I am a woman in tech. Despite having boobs, I am just about able to use a computer and, despite my gender, am able to spend my days at the office free of neuroses and hysterics. Although, the temptation to do a Mrs Rochester is always bubbling below the surface. I felt compelled to write this having read the 10-page memo sent by Google Engineer James Damore titled “Google’s Ideological Echo Chamber“, the author argues that the reason women are underrepresented in technology roles is not due to discrimination or bias, but because of inherent psychological differences between men and women.
I have just finished reading the full memo which is available here. Be warned I am going to use the same black and white classification of gender as Mr Damore although I am fully aware that gender is not black and white. What struck me most about the memo was the irony. It starts with:
I value diversity and inclusion, am not denying that sexism exists, and don’t endorse using stereotypes.
And goes on to list a series of sexist stereotypes. Sigh. His main points being what he describes as personality differences including the various reasons a woman’s personality is better suited to artistic, people facing roles due to our open, feeling, emotional personalities. Our increased neuroticism (I think someone has been reading too many 19th century novels) and an agreeableness and less assertive personality which makes us incapable/less inclined to negotiate for higher salaries etc. Oh and apparently we’re not as interested in success than men for whom:
“Status is the primary metric that men are judged on, pushing many men into these higher paying, less satisfying jobs for the status that they entail.”
So, to paraphrase, women are neurotic but agreeable, good with people and “aesthetics” but too afraid to negotiate and unwilling to put aside their ‘lives’ for success.
Not all women are agreeable, I’ve met my fair share of arseholes (both genders). I know very assertive and driven women who are seeking success but driven women are not always welcomed. I’ve met plenty of ‘neurotic’ men and I think evidence demonstrates that mental health is an issue for all genders that has not been given the attention it deserves. Perhaps, women are less likely to negotiate or push for salary rises etc. Perhaps we only ask for what we think we deserve? Perhaps, we don’t put aside our work life balance for success because we can’t. He seems to ignore the most obvious difference between men and women. WOMEN HAVE THE BABIES.

Some data:
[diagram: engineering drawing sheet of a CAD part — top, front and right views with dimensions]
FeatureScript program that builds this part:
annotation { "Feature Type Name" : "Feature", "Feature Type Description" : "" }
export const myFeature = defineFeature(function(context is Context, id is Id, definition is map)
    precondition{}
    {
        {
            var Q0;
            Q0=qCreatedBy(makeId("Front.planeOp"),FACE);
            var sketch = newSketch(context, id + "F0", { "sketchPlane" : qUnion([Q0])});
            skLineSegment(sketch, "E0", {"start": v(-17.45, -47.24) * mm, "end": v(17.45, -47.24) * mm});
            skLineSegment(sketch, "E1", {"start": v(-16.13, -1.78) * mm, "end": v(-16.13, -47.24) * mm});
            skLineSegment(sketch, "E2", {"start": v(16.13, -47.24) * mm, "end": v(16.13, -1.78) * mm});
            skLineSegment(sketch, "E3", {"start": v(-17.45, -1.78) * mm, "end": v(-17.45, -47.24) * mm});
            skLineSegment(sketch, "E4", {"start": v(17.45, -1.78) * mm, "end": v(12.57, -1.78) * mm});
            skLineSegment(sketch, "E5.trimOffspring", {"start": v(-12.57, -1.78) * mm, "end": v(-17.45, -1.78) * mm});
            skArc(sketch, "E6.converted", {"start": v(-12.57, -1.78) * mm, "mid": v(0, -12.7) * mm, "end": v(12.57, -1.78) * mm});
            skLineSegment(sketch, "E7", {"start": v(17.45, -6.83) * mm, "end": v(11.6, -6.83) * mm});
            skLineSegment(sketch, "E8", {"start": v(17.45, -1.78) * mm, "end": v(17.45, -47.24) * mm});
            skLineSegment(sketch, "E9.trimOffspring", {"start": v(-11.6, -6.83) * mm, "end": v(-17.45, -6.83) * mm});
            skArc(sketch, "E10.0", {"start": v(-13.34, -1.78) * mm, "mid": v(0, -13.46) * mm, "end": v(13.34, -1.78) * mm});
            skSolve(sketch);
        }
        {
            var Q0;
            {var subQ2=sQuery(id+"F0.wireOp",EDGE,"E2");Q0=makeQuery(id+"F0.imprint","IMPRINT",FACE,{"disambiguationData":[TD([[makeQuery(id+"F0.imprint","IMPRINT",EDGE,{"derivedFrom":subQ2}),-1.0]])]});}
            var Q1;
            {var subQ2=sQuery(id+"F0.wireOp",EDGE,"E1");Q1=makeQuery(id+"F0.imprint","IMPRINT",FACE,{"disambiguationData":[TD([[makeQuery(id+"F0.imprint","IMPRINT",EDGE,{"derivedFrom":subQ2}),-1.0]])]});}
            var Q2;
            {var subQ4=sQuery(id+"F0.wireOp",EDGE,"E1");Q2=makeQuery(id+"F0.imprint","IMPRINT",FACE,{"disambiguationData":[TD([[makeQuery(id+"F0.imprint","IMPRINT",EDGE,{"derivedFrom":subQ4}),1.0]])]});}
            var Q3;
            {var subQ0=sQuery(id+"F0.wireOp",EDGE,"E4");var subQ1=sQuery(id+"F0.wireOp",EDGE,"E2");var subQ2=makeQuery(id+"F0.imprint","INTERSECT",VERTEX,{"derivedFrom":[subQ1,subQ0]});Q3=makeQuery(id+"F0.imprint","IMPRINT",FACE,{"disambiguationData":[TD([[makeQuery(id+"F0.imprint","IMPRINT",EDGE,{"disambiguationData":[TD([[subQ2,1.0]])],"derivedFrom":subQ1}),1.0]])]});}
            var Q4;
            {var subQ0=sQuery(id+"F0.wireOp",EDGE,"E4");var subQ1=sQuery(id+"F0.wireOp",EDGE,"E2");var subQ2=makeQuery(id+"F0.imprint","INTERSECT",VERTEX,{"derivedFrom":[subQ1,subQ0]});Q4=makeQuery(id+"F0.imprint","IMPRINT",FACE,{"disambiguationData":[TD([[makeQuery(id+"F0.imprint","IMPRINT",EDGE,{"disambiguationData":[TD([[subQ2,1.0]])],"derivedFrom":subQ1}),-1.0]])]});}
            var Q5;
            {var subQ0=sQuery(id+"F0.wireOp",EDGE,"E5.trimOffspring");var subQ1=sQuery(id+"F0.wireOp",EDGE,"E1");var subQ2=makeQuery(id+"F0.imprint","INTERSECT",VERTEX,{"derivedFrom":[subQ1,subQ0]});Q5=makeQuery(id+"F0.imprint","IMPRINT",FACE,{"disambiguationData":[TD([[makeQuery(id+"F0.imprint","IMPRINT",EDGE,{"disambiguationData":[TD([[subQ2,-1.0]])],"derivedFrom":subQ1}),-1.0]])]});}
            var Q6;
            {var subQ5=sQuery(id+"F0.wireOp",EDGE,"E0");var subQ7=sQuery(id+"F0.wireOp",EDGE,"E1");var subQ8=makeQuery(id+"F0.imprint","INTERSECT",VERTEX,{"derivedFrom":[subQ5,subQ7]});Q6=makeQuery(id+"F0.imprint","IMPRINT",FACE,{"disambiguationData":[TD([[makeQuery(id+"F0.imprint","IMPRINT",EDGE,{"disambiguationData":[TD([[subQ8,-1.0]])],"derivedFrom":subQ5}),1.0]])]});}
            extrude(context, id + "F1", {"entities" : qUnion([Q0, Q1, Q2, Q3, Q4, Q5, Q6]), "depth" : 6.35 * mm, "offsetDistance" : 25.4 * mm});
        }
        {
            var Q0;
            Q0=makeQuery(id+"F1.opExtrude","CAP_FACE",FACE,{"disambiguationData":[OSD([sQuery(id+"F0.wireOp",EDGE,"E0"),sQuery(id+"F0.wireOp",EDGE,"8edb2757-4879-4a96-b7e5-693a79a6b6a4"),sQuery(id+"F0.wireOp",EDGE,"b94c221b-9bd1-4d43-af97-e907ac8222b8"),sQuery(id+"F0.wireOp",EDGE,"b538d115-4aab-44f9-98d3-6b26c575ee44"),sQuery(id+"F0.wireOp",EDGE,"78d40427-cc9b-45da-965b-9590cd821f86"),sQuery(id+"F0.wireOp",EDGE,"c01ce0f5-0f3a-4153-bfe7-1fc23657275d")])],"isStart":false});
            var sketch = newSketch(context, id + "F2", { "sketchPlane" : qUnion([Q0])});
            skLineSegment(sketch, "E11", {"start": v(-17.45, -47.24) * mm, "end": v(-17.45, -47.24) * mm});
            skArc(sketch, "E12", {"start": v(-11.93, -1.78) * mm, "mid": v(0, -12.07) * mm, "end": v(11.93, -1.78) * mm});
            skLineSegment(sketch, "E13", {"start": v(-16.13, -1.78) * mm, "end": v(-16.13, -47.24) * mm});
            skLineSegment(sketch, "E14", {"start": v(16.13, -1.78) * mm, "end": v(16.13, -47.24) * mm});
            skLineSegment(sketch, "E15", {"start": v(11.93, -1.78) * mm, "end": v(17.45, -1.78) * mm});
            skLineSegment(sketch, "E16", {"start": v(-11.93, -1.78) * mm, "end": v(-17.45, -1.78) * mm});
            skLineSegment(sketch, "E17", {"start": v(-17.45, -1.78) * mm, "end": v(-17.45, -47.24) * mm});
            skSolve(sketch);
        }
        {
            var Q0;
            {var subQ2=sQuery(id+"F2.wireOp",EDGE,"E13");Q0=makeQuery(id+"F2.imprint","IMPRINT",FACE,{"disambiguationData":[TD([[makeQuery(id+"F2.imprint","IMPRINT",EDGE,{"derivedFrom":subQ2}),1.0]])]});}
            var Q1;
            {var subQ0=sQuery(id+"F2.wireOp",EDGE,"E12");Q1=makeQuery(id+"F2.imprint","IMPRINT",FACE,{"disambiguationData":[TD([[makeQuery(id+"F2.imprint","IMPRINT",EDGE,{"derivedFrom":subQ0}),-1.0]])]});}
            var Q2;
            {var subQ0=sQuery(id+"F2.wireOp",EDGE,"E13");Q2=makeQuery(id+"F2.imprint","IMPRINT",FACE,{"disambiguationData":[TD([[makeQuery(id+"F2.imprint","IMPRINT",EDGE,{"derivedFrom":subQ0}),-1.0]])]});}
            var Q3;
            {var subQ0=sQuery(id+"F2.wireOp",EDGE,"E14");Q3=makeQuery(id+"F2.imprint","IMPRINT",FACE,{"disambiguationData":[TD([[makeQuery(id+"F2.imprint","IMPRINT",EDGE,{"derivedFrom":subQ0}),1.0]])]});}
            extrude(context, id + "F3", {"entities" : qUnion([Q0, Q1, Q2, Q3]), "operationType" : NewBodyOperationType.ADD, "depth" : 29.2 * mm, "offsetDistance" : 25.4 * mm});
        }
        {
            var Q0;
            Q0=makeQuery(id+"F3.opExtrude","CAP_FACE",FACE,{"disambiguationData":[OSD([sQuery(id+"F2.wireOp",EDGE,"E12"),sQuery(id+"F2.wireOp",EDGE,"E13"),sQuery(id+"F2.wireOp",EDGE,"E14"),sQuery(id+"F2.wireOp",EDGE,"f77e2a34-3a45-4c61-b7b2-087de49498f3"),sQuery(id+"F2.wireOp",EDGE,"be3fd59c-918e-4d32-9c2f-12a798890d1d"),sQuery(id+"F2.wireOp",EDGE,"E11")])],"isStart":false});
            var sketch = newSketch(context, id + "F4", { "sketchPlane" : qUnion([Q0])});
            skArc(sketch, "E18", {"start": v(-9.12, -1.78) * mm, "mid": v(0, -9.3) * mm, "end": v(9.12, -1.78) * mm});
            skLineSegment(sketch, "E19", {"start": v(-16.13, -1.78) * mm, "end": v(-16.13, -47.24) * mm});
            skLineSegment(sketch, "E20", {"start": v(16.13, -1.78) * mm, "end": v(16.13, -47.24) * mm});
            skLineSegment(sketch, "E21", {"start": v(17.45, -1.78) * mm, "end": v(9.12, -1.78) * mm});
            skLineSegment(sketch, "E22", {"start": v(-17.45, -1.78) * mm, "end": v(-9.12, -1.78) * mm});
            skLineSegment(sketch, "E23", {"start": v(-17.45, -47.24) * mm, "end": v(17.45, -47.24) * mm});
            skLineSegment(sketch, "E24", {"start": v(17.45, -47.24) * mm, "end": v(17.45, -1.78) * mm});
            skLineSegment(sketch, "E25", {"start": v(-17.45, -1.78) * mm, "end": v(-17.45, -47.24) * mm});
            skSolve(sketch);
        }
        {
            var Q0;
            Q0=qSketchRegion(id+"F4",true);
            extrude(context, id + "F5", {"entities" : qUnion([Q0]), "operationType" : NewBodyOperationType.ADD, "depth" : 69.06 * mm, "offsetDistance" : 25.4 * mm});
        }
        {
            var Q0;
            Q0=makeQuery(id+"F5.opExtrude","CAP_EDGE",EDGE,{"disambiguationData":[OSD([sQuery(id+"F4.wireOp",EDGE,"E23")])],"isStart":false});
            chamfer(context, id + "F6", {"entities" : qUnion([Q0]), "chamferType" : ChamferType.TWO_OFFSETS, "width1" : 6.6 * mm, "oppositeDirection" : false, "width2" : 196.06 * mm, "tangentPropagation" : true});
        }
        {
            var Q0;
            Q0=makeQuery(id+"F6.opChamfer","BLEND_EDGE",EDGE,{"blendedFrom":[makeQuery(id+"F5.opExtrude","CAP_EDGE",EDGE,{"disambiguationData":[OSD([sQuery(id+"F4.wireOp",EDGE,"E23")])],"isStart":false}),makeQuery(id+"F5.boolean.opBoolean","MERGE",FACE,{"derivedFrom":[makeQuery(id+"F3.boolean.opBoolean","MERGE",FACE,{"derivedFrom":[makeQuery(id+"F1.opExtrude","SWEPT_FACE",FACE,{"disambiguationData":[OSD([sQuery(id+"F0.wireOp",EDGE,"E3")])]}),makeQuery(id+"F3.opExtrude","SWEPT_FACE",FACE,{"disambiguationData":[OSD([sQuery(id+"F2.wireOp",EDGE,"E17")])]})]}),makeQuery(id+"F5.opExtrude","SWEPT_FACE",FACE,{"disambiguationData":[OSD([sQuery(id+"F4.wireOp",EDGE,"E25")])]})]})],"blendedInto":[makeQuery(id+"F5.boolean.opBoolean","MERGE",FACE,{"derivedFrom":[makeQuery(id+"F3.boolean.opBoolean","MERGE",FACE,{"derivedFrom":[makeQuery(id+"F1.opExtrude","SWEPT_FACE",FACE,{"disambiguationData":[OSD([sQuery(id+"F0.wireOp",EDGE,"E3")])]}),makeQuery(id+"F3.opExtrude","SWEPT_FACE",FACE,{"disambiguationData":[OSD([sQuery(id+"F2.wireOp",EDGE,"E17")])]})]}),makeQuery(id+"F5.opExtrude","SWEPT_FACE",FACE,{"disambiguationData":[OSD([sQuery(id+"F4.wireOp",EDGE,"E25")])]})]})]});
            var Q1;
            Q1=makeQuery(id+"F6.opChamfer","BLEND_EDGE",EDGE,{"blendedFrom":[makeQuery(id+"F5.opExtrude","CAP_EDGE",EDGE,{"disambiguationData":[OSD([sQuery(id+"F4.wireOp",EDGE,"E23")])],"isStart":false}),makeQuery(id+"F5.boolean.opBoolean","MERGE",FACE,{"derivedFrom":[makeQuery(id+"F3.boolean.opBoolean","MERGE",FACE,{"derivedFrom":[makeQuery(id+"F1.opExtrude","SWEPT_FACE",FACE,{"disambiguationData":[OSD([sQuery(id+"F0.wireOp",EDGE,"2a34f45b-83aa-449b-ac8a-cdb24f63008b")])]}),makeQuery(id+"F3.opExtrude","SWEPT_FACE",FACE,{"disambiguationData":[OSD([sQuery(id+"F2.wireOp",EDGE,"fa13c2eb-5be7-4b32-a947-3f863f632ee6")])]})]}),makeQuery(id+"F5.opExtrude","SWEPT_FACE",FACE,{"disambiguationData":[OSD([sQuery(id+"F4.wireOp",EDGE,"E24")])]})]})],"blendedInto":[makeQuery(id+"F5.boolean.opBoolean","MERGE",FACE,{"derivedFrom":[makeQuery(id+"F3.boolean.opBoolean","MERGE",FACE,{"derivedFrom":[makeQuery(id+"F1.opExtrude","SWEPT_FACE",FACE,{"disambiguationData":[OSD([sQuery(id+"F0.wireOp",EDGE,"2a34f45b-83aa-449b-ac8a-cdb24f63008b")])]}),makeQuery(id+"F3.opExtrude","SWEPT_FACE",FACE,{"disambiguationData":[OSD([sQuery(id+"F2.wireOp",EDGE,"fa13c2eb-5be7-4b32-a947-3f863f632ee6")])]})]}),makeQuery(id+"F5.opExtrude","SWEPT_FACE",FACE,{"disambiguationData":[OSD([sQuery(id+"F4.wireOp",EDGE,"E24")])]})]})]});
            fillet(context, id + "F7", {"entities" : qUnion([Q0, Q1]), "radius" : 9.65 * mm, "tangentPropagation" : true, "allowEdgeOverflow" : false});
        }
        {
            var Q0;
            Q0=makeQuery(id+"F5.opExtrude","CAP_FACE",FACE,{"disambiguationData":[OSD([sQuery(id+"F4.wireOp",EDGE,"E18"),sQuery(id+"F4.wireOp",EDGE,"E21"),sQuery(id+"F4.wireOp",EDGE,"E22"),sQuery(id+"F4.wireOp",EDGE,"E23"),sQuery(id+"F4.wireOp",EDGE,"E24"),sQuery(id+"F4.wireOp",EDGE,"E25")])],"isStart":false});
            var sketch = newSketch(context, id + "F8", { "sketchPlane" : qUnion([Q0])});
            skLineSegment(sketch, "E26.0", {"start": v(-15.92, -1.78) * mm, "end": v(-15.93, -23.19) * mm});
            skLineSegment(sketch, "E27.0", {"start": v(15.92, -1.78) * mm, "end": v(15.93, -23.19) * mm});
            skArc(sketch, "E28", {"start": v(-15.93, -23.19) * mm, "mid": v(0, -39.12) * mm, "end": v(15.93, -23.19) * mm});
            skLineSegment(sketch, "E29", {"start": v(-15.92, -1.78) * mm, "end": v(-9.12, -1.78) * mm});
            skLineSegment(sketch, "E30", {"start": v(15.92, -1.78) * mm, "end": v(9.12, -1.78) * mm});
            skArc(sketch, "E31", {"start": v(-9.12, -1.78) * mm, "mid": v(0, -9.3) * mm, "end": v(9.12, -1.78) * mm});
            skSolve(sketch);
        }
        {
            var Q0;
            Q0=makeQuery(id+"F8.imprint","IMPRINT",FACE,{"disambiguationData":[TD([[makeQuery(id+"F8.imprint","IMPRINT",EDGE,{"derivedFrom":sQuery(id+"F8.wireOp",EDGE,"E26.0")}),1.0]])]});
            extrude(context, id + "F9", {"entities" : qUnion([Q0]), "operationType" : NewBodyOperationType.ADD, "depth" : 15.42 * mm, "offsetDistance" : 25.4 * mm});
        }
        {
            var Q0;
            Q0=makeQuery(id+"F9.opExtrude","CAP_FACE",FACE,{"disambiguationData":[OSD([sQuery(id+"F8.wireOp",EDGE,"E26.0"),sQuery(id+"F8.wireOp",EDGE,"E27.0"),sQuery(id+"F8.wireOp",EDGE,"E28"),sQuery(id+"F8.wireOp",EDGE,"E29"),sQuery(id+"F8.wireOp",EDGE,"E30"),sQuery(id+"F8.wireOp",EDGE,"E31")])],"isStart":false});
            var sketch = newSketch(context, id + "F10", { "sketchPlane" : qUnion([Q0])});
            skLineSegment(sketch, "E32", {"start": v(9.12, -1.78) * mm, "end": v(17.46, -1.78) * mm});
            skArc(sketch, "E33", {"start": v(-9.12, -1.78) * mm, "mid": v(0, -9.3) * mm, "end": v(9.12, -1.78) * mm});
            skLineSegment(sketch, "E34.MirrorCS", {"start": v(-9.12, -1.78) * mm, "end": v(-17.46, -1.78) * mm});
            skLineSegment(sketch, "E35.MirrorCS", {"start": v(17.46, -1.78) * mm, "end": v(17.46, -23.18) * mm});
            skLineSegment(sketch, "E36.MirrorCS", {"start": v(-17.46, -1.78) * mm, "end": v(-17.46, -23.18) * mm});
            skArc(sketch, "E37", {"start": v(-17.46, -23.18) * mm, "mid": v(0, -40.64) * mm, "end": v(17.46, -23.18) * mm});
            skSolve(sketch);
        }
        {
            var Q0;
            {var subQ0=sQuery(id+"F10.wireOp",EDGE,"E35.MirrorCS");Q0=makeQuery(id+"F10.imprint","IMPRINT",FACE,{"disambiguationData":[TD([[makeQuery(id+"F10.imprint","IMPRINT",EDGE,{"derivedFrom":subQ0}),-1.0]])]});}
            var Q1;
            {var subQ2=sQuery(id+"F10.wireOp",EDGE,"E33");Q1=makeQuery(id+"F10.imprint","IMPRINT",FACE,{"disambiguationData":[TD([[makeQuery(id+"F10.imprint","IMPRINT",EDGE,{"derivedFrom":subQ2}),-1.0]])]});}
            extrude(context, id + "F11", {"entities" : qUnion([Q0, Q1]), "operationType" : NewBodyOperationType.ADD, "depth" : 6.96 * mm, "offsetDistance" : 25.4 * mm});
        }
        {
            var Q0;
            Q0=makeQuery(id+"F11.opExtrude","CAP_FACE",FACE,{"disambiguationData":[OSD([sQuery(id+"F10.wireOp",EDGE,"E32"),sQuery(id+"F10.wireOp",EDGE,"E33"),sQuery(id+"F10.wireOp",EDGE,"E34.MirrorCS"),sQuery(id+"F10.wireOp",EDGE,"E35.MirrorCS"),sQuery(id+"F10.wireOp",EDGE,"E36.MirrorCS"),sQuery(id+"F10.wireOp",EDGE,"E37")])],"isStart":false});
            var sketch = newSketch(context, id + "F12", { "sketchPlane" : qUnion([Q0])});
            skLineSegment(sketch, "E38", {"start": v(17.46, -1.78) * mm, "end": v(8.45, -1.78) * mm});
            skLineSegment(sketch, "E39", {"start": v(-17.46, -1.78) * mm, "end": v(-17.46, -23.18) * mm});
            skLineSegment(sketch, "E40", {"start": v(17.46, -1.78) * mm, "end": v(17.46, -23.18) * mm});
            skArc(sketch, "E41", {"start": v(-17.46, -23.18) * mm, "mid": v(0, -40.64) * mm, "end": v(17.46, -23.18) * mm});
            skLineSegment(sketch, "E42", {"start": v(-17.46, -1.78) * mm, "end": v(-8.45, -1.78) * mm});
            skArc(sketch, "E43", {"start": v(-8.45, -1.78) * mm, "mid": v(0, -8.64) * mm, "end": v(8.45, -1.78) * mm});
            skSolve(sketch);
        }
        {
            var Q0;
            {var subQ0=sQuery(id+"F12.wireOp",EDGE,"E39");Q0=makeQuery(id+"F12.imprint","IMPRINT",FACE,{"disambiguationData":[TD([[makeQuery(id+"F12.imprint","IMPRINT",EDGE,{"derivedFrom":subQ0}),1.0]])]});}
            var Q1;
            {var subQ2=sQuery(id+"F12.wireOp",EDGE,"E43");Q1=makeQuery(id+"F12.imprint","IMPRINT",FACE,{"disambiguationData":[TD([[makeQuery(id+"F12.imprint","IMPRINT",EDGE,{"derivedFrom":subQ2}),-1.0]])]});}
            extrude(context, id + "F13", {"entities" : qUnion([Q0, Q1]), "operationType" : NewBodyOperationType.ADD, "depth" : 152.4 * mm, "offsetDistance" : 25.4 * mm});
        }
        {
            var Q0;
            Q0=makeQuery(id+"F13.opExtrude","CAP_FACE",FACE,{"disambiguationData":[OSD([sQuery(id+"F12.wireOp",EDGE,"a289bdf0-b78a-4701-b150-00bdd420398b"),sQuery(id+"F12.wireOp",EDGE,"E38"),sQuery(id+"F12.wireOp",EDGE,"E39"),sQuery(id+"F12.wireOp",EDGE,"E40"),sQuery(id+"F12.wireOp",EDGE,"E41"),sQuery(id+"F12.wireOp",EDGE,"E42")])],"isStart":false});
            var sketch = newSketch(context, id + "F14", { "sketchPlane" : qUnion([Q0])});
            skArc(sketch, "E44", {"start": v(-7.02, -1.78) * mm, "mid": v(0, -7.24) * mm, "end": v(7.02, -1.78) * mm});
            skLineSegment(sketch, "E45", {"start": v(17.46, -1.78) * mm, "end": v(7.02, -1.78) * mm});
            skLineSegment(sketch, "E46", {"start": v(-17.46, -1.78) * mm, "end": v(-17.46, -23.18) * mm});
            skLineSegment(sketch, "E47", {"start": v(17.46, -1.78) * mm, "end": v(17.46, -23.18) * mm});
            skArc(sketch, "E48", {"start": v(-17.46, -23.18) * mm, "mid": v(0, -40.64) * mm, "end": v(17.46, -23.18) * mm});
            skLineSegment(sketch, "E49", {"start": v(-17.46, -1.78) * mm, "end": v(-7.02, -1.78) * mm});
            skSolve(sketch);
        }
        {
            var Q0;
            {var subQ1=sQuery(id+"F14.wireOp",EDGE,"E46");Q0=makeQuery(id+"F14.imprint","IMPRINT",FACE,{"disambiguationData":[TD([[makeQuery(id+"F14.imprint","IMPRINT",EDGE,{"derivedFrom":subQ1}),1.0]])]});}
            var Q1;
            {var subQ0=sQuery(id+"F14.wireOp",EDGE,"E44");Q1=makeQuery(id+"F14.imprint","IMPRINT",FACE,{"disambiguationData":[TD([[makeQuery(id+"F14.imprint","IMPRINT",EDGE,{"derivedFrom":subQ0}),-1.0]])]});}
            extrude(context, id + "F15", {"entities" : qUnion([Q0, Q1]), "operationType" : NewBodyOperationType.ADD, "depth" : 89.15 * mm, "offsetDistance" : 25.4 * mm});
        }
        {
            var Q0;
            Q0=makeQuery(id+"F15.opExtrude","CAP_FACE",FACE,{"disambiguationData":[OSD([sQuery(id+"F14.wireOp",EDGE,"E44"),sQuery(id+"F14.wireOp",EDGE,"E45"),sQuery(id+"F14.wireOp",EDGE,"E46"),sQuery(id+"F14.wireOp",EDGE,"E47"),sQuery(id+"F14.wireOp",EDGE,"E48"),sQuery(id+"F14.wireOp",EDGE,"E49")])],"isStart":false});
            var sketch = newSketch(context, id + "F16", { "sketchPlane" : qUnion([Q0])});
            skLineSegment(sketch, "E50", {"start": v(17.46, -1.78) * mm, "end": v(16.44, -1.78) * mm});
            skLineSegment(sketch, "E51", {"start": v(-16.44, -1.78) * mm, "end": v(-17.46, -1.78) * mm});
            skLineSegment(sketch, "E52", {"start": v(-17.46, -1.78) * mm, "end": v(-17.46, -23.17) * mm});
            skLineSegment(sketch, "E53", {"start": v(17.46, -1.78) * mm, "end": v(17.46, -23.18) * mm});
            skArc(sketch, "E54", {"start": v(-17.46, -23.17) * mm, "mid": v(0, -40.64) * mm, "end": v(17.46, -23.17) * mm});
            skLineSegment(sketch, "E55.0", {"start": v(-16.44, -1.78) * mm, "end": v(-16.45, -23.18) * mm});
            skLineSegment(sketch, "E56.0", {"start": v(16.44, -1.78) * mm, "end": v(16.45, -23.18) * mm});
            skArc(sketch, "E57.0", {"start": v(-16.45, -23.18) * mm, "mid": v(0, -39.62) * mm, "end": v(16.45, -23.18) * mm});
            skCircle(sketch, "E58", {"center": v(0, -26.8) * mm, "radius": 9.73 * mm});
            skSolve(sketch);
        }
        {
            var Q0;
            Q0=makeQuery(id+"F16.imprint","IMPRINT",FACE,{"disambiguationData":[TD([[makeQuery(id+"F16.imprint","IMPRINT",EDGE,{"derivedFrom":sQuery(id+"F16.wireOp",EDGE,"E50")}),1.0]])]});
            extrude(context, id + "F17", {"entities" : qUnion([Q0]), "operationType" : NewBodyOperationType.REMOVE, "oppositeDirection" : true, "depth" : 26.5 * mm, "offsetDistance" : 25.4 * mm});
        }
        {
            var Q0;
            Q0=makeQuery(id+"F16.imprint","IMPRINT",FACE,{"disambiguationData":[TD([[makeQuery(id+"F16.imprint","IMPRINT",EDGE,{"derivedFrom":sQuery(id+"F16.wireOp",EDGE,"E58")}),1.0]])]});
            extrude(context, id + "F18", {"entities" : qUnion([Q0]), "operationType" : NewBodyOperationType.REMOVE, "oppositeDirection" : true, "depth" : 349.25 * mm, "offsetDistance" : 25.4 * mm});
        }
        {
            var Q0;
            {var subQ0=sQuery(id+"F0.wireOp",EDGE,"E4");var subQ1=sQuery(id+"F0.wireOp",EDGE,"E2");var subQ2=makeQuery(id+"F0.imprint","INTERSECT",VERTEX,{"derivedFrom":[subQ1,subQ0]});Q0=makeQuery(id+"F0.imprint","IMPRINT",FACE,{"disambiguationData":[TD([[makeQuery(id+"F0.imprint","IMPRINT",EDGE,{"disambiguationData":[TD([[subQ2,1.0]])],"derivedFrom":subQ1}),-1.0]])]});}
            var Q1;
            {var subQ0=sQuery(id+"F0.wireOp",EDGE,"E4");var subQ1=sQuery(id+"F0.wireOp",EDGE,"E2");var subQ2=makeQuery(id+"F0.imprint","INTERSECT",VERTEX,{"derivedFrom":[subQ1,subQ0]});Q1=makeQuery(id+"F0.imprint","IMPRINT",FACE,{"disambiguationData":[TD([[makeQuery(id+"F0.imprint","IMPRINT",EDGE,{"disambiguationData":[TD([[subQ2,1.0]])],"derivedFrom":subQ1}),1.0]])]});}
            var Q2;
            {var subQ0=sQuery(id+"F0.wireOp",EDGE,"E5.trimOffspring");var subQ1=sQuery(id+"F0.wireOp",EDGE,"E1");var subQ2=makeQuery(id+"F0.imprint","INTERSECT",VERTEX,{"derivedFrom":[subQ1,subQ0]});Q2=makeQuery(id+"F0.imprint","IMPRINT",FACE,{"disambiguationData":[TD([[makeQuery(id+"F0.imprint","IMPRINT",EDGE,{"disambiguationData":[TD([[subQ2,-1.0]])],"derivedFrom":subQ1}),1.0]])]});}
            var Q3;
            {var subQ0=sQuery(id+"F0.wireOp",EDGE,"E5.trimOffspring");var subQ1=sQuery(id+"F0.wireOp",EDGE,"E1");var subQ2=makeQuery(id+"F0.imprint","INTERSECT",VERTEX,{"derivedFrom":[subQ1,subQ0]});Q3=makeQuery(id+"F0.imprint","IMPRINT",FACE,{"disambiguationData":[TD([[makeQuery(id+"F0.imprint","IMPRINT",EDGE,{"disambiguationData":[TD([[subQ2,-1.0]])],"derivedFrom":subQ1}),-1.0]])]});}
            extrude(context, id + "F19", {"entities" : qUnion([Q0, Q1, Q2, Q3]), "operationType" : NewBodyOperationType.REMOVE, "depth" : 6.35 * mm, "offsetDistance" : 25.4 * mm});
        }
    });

**To-do list:**
- A) The post on the Google memo quotes the opening line of the memo. List each statement the memo's author makes about himself in that line.
- B) Resume the post on the Google memo, starting right after its final sentence.
The data has no connection to the post on the Google memo.

**Answers below:**
- A)
- He values diversity and inclusion.
- He is not denying that sexism exists.
- He doesn't endorse using stereotypes.

- B)
Until Danny DeVito and Arnold Schwarzenneger get back to their research, men can’t have babies. So women, inevitably, have to take some time off to produce offspring. Some take more than others but all women should have time to recover if they want it. Equally, despite the more ‘enlightened’ times we live in, on the whole women take a high proportion of the child care responsibilities. Perhaps then, men are able to pursue success and put aside their ‘lives’ because it’s much easier to do so.
Men have always had opportunities, and women are only just catching up. We only got the vote in 1928. Every single attempt at equality has been met with the same nonsense espoused in his memo. EVERYONE should be equal.
Oh and apparently the reason people are worried about gender pay gaps, sexism etc is that we’re evolutionarily inclined to protect women.
I’m going to leave it here, there are a lot of smarter people who have analysed the arguments of this memo.
He has ‘some’ good points
Give me a minute, I’m just swallowing the sick after writing that.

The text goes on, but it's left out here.